Ponyo en el acantilado es una historia sencilla, profundamente emotiva, pequeña en intenciones y con un corazón gigantesco que nos narra la aventura de una princesa pez que al escapar de su padre termina provocando la ira del mar, por así decirlo. La curiosidad y las ganas de saber, de descubrir: otra constante en la obra de Mayazaki. ¿Ven? Pues resulta que esa princesa pez conocerá a Sosuke, un niño de unos cinco o seis años que, además de bautizarla como Ponyo, se enamorará de su incondicional nueva amiga. La historia de un amor blanco de manual, la del amor en la amistad y de la amistad en el amor, que tanto nos gusta, que puede, incluso, que nos lleve a preguntar si uno se puede enamorar a los cinco años. Claro, creo yo. Uno puede, y debe, vivir enamorado toda su vida. Siempre he considerado que las historias sencillas son las que llegan con más facilidad al alma y Ponyo, que desprende cariño fotograma a fotograma, atraviesa hasta las más resistentes corazas para ponernos ese dichoso nudo en la garganta imposible de tragar. Nudo que esta vez tiene poco de triste, pues más bien resulta de una cándida felicidad al estar contándonos una historia tan bonita.

Tienen Ponyo, Miyazaki, Studio Ghibli y todo el Japón, si me apuran, eso tan necesario de creer sin haber visto, de asumir con naturalidad la existencia y convivencia con lo mágico

Tienen Ponyo, Miyazaki, Studio Ghibli y todo el Japón, si me apuran, eso tan necesario de creer sin haber visto, de asumir con naturalidad la existencia y convivencia con lo mágico. «No seas incrédulo, sino creyente» parece estar recordándonos a su manera Miyazaki. Y pienso ahora en la madre de Sosuke, Lisa, quien no se extraña cuando ve aparecer a aquella niña sola en medio del tifón, aquella niña que acoge con naturalidad y cariño, y que resulta ser la princesa pez Ponyo que su hijo había rescatado de la costa y metido en un cubo de plástico pocos fotogramas antes. Tienen Ponyo en el acantilado, Miyazaki y Studio Ghibli una forma de acoger el misterio como parte natural de la vida que no podemos dejar escapar, una forma de mostrarnos el mundo como lugar en el que cohabitan inmensos barcos mercantes, industrias, guerras y actividad económica con peces vivientes, dragones-magos, piratas en hidroavión, islas volantes, vecinos dormilones, castillos ambulantes, gatobuses y hombres medio hechiceros medio científicos que, cual capitán Nemo, se refugian en el fondo submarino conspirando contra la humanidad.

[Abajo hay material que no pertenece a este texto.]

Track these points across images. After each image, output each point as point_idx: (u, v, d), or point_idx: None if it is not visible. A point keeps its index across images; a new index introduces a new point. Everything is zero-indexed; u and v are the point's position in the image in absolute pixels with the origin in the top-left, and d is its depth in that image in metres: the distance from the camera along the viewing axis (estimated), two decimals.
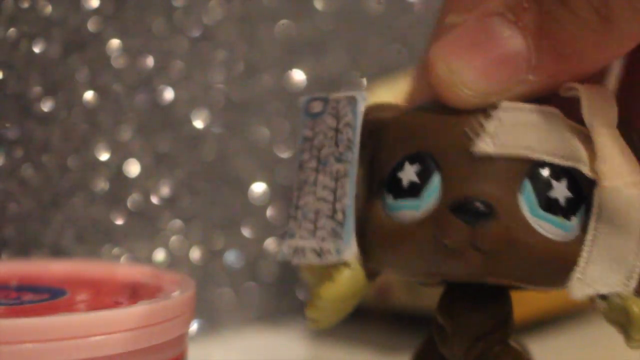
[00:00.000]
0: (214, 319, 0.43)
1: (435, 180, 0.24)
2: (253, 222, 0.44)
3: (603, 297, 0.23)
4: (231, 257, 0.44)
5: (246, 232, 0.44)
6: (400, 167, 0.24)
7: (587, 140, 0.23)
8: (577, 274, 0.23)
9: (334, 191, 0.25)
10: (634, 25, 0.22)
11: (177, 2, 0.42)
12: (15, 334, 0.23)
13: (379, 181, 0.25)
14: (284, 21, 0.44)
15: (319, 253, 0.25)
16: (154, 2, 0.41)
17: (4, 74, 0.37)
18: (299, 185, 0.25)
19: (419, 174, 0.24)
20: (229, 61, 0.43)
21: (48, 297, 0.28)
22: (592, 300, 0.23)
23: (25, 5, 0.37)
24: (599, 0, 0.22)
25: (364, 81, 0.47)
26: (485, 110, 0.23)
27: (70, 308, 0.27)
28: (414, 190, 0.24)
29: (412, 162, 0.24)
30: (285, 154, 0.45)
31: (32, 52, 0.38)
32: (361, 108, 0.25)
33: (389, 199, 0.25)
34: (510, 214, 0.23)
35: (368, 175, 0.25)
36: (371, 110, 0.26)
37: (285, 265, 0.44)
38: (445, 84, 0.24)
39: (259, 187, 0.44)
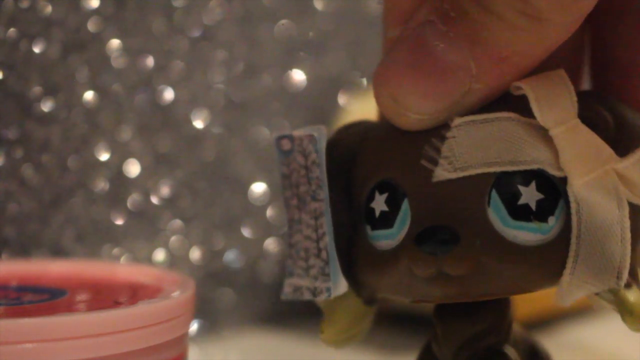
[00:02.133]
0: (214, 319, 0.43)
1: (405, 208, 0.24)
2: (253, 222, 0.44)
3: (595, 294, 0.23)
4: (231, 257, 0.44)
5: (246, 232, 0.44)
6: (371, 197, 0.24)
7: (549, 137, 0.23)
8: (565, 277, 0.22)
9: (316, 230, 0.25)
10: (564, 18, 0.22)
11: (177, 2, 0.42)
12: (15, 334, 0.23)
13: (358, 209, 0.25)
14: (284, 21, 0.45)
15: (314, 292, 0.25)
16: (154, 2, 0.41)
17: (4, 74, 0.37)
18: (289, 223, 0.25)
19: (388, 203, 0.24)
20: (229, 61, 0.43)
21: (48, 297, 0.28)
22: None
23: (25, 5, 0.37)
24: (521, 3, 0.22)
25: (364, 81, 0.47)
26: (439, 131, 0.23)
27: (70, 308, 0.27)
28: (387, 221, 0.24)
29: (381, 192, 0.24)
30: None
31: (32, 52, 0.38)
32: (323, 145, 0.24)
33: (368, 230, 0.24)
34: (480, 233, 0.23)
35: (347, 203, 0.25)
36: (339, 137, 0.26)
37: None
38: (392, 112, 0.23)
39: (259, 187, 0.44)
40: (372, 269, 0.24)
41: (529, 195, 0.23)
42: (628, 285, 0.23)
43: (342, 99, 0.47)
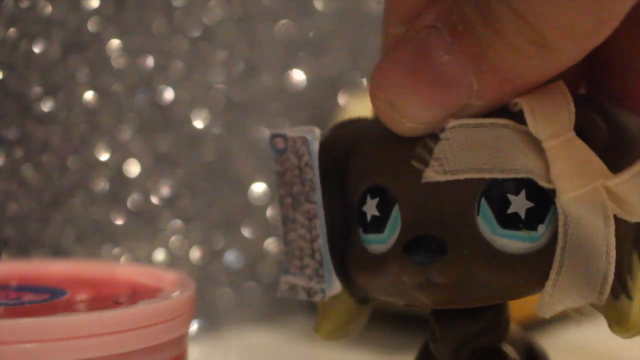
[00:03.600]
0: (214, 319, 0.43)
1: (395, 213, 0.23)
2: (253, 222, 0.44)
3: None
4: (231, 257, 0.44)
5: (246, 232, 0.44)
6: (363, 200, 0.24)
7: (541, 148, 0.22)
8: (547, 288, 0.22)
9: (310, 231, 0.25)
10: (571, 49, 0.22)
11: (177, 2, 0.42)
12: (15, 334, 0.23)
13: (351, 210, 0.25)
14: (284, 21, 0.45)
15: (309, 293, 0.25)
16: (154, 2, 0.41)
17: (4, 74, 0.37)
18: (283, 221, 0.25)
19: (379, 208, 0.24)
20: (229, 61, 0.43)
21: (48, 297, 0.28)
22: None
23: (25, 5, 0.37)
24: (532, 32, 0.21)
25: (364, 81, 0.47)
26: (433, 132, 0.23)
27: (70, 308, 0.27)
28: (378, 225, 0.24)
29: (372, 196, 0.24)
30: None
31: (32, 52, 0.38)
32: (315, 147, 0.24)
33: (361, 233, 0.24)
34: (468, 242, 0.22)
35: (342, 201, 0.25)
36: (333, 136, 0.25)
37: None
38: (387, 117, 0.23)
39: (259, 187, 0.44)
40: (364, 272, 0.24)
41: (519, 203, 0.22)
42: (616, 296, 0.22)
43: (342, 99, 0.47)
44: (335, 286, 0.25)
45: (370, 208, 0.24)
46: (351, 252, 0.25)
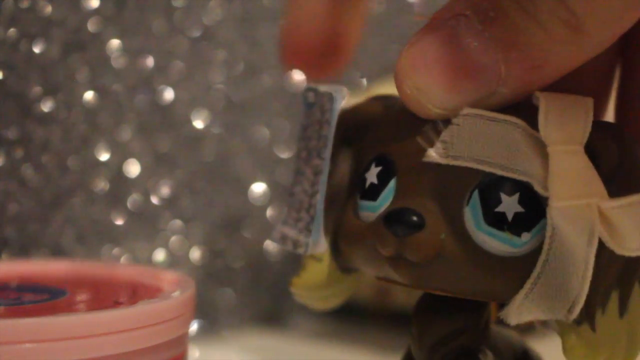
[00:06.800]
0: (214, 319, 0.43)
1: (391, 185, 0.24)
2: (253, 222, 0.44)
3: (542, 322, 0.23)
4: (231, 257, 0.44)
5: (246, 232, 0.44)
6: (368, 167, 0.24)
7: (547, 155, 0.22)
8: (519, 296, 0.22)
9: (312, 185, 0.25)
10: (604, 34, 0.22)
11: (177, 2, 0.42)
12: (15, 334, 0.23)
13: (357, 177, 0.25)
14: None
15: (295, 244, 0.25)
16: (154, 2, 0.41)
17: (4, 74, 0.37)
18: (294, 173, 0.26)
19: (379, 177, 0.24)
20: (229, 61, 0.43)
21: (48, 297, 0.28)
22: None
23: (25, 5, 0.37)
24: (567, 13, 0.21)
25: (364, 81, 0.47)
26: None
27: (70, 308, 0.27)
28: (373, 193, 0.24)
29: (377, 164, 0.24)
30: (285, 154, 0.45)
31: (32, 52, 0.38)
32: (338, 106, 0.24)
33: (357, 198, 0.25)
34: (447, 227, 0.22)
35: (351, 170, 0.25)
36: (361, 105, 0.26)
37: (286, 266, 0.44)
38: (413, 101, 0.23)
39: (259, 187, 0.44)
40: (347, 238, 0.25)
41: (509, 205, 0.22)
42: (579, 322, 0.22)
43: None
44: (321, 245, 0.25)
45: (371, 175, 0.24)
46: (344, 217, 0.25)
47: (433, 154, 0.23)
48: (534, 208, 0.22)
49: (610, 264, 0.22)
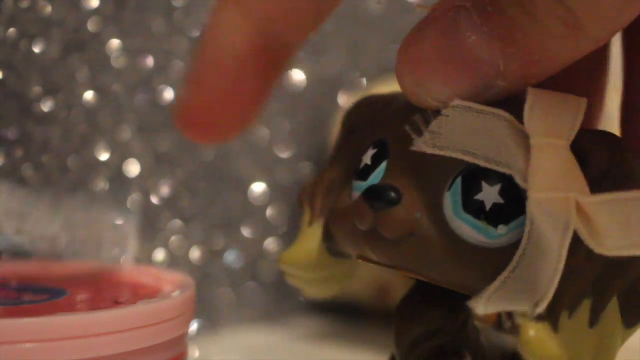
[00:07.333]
0: (214, 319, 0.43)
1: (383, 166, 0.24)
2: (253, 222, 0.44)
3: (509, 315, 0.23)
4: (231, 257, 0.44)
5: (246, 232, 0.44)
6: (366, 150, 0.25)
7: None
8: (491, 289, 0.22)
9: None
10: (602, 30, 0.22)
11: (177, 2, 0.42)
12: (15, 334, 0.23)
13: (358, 163, 0.26)
14: None
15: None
16: (154, 2, 0.41)
17: (4, 74, 0.37)
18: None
19: (373, 159, 0.25)
20: None
21: (48, 297, 0.28)
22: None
23: (25, 5, 0.37)
24: (564, 10, 0.21)
25: (364, 81, 0.47)
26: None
27: (70, 308, 0.27)
28: (366, 173, 0.25)
29: (374, 147, 0.25)
30: (285, 154, 0.45)
31: (32, 52, 0.38)
32: None
33: (353, 179, 0.25)
34: (425, 209, 0.23)
35: (355, 159, 0.26)
36: (371, 97, 0.26)
37: None
38: (413, 93, 0.23)
39: (259, 187, 0.44)
40: (335, 215, 0.25)
41: (489, 194, 0.23)
42: (541, 319, 0.22)
43: (342, 99, 0.47)
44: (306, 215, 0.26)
45: (367, 157, 0.25)
46: (339, 199, 0.25)
47: (421, 144, 0.23)
48: (515, 202, 0.22)
49: (585, 266, 0.22)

Hace un par de años, creo, se publicó el libro de Miyazaki, editado por la editorial Confluencias y titulado Como piensan los niños y otros recuerdos de mi vida. Y a mí aquel título, aquella expresión, aquel como sin tilde, aquel a la manera de encubierto, me pareció perfecto como resumen de toda una obra. Y es que lo de Miyazaki es ese pensamiento, esa mente, esa forma de mirar, de ver, de preguntarnos, que tenemos cuando somos niños. Conservar, a pesar del paso de los años y peinar canas, aquel niño que fuimos. Y esa es su gran virtud, que despliega en todo su esplendor, con viento en popa y a toda vela, en Ponyo en el acantilado, demostrándonos, una vez más, que aún podemos ponernos aquellas gafas llenas de curiosidad, de ganas, de ternura y de niñez que un día tuvimos. Tarea nada fácil, pero necesaria.